Preparing and responding. The main financial aspect of preparing for a pandemic will most likely involve upfront outlays on items such as medical and food stockpiles. But equally critical will be preparedness planning. And because many, especially the vulnerable, will likely suffer, a social safety net should be in place that will quickly be able to cushion the financial impact of those most affected. Once the pandemic hits, attention could then turn to executing the plan and modifying to the particular circumstances. Financing too will have to be obtained, and with financial markets likely to be thin at best, recourse to central bank borrowing may be inevitable.

21. As soon as the acute phase of the pandemic is over, the magnitude of more lasting supply and demand shocks will need to be assessed. In many countries, the shock may be self-correcting; in others, further steps may be needed to restore macroeconomic stability and fiscal sustainability. This may entail adjusting monetary policy to prevent a sustained increase in inflation, withdrawing fiscal stimulus, particularly in countries facing debt sustainability issues, as well as ensuring external viability, including through a rebuilding of international reserves and greater exchange rate flexibility.

C. Fund Financing

22. The Fund’s existing facilities should be sufficient to help members address balance of payments needs on a limited scale. However, greater obstacles would be faced under normal procedures if a response to large balance of payments needs, for example, related to multiple capital account crises, is required.

23. For financing needs on a limited scale, the Fund’s Emergency Natural Disaster Assistance (ENDA) would allow a quick response to meet limited needs (normally 25 percent of quota), with larger amounts exceptionally available. Existing on-track arrangements could be augmented—if needed between scheduled reviews. Support for low-income countries can also be provided through the Exogenous Shocks Facility (ESF), and ENDA can be subsidized subject to resource availability. These options could be available even if Fund staff could not travel or conduct more than limited policy discussions with the affected countries.

24. Larger-scale financing could be more challenging in the event that a pandemic creates larger balance of payments needs.
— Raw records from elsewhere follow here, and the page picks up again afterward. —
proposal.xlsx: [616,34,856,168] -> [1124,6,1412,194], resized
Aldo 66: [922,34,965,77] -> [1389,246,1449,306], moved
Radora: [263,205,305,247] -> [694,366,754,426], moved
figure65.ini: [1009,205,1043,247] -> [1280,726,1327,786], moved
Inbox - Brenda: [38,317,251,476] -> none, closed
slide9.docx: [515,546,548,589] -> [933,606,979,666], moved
In cases of exceptionally large financing needs, SBA and ESF-supported programs could be agreed to supplement immediate disbursements under ENDA. This would be most readily the case for countries that have been following good policies. However, in the event of a pandemic, the Fund’s ability to diagnose problems and negotiate appropriate policies, including because of restrictions on staff travel, may be challenged.

25. The Fund’s current liquidity situation leaves it well-placed to respond, though this could change quickly in the event of a major crisis. The one-year forward commitment capacity (SDR120 billion (US$171 billion) at end-February) is at an all-time high, and could be supplemented by existing borrowing arrangements. The Fund also has a concessional loan capacity under the interim PRGF/ESF of SDR 2.7 billion (US$3.9 billion), which could also be used to finance short-term balance of payments needs. However, subsidy resources available for emergency natural disaster assistance are only sufficient to support new lending of about SDR 60 million, and commitments for ESF subsidies so far total SDR 170 million compared with the SDR 500 million target. Thus, additional subsidy resources would likely be needed to support concessional emergency assistance on any significant scale.